With craggy Celtic metaphysics and perfect linguistic pitch, R. T. Smith evokes the landscape, culture, and history of Ireland and the New World through the eyes and ears of an outsider. Words matter to Smith, and the language of these poems is knotty and precise, blazing into moments of recognition with the elliptical testimony and spare light of everyday objects:
. . . adze
and hammer, gate
latch, cracked Baleek
and a Claddagh brooch.
It is this muted voice of perfection, speaking from the simple lines of Shaker furniture, that chills the speaker of “New Lebanon” as he reflects upon the religious sect’s “hard bargain / with God, their promise / to be virtue’s monsters.”
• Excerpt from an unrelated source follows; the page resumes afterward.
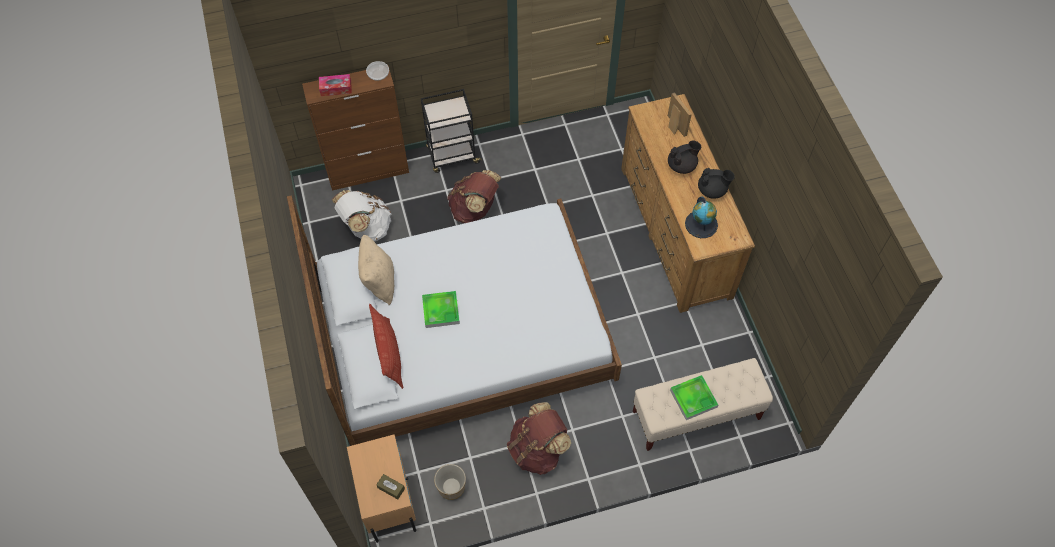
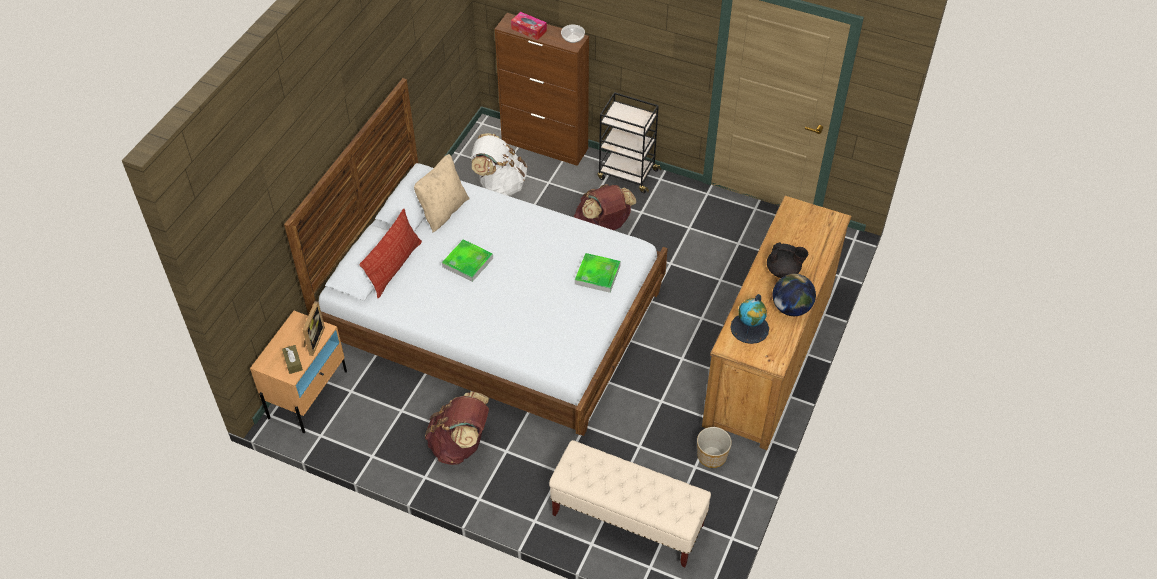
camera: 40 degrees right, 10 degrees down
(452, 487) = (364, 422): planter -> planter (712, 456)
(674, 127) = (810, 236): picture frame -> picture frame (312, 340)
(693, 398) = (615, 482): tray -> tray (597, 275)
(712, 190) = (791, 308): black teapot -> globe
Trespasser arcs with rigorous unity of vision from the secular to the heights of spiritual rapture, until the demarcation between world and spirit finally begins to blur. In a parable of the perfection in disorder, “Before the Breakup” juxtaposes the heartbreak of parting against the discovery of a bee embalmed in a jar of bramble jam. And “Passage to Kilronin,” a meditation on the drowning of a boy from one of the local trawlers, eloquently voices the notion of cosmic kinship.
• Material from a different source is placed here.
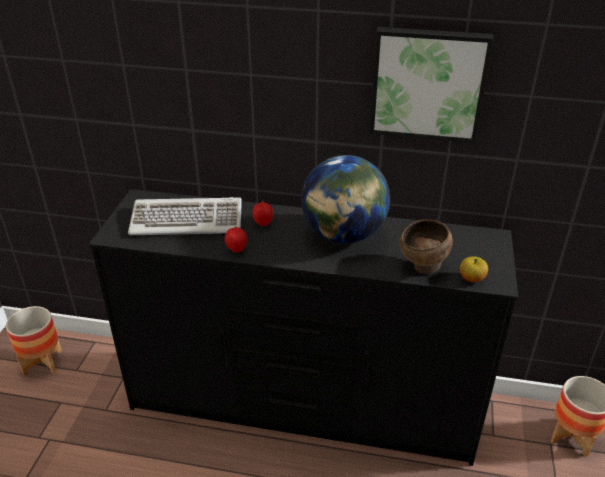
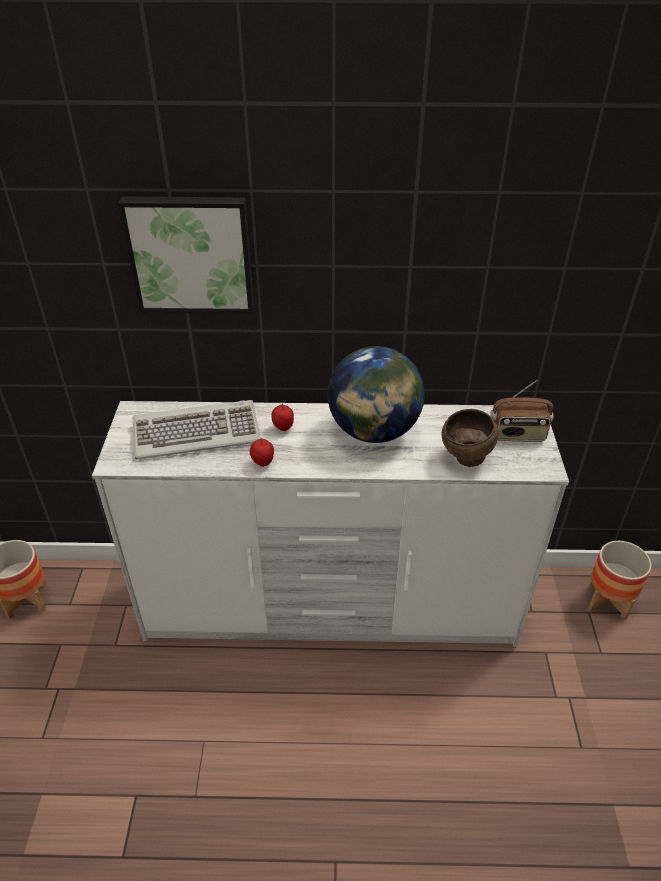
camera: 10 degrees left, 5 degrees up
(303, 405) = (331, 607): black dresser -> white dresser
(428, 83) = (456, 262): picture -> picture (191, 254)
(471, 279) = (518, 467): apple -> none
(478, 252) = (517, 435): none -> radio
The collection ends on an eerily pastoral note with the crepuscular, self-composed epitaph of St. Gristle, a holy madman:
I will be love’s gallows,
all sap and marrow,
mad lament of shadows
and a mouthful of birds
dying to sing.
Surely, this book suggests, between world and spirit there is, for those who can see, no demarcation at all.Trespasser is a dazzling, passionate collection, certain to delight and move any reader who has an ear for the music of language played by a virtuoso.